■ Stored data
_ _ _ _ _

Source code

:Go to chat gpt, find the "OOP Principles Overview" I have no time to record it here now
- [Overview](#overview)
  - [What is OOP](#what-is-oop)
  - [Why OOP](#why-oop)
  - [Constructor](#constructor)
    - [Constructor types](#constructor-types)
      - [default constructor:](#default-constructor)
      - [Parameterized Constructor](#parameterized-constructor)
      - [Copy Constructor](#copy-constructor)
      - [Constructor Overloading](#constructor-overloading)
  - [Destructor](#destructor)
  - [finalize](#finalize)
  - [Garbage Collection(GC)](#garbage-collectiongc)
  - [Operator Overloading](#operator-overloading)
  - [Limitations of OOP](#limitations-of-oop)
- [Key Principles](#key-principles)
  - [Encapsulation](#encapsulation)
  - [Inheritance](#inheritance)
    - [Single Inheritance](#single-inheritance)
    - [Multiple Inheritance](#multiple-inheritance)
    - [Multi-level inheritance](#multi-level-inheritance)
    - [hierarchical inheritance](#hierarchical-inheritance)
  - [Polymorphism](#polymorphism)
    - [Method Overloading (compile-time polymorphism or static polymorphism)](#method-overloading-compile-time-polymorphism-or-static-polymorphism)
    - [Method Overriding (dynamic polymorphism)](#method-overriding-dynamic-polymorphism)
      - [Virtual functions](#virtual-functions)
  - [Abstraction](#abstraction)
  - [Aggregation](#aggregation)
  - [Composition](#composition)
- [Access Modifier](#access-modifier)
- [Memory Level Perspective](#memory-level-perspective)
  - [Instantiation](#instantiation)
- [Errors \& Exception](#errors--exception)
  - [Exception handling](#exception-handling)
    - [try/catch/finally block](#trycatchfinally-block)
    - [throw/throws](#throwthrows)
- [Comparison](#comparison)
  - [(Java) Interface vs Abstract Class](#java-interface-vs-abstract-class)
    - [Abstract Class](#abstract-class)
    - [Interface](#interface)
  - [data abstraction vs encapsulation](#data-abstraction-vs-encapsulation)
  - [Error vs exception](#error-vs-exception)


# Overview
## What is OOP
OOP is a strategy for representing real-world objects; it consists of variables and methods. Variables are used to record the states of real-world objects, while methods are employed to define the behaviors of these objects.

_ _ _ _ _

■ What you are asked to do
The output should be exactly the lines above from the line containing "- [Garbage Collection(GC)](#garbage-collectiongc)" to the line containing "- [Access Modifier](#access-modifier)", inclusive, with no other lines.

■ Reply to the task
  - [Garbage Collection(GC)](#garbage-collectiongc)
  - [Operator Overloading](#operator-overloading)
  - [Limitations of OOP](#limitations-of-oop)
- [Key Principles](#key-principles)
  - [Encapsulation](#encapsulation)
  - [Inheritance](#inheritance)
    - [Single Inheritance](#single-inheritance)
    - [Multiple Inheritance](#multiple-inheritance)
    - [Multi-level inheritance](#multi-level-inheritance)
    - [hierarchical inheritance](#hierarchical-inheritance)
  - [Polymorphism](#polymorphism)
    - [Method Overloading (compile-time polymorphism or static polymorphism)](#method-overloading-compile-time-polymorphism-or-static-polymorphism)
    - [Method Overriding (dynamic polymorphism)](#method-overriding-dynamic-polymorphism)
      - [Virtual functions](#virtual-functions)
  - [Abstraction](#abstraction)
  - [Aggregation](#aggregation)
  - [Composition](#composition)
- [Access Modifier](#access-modifier)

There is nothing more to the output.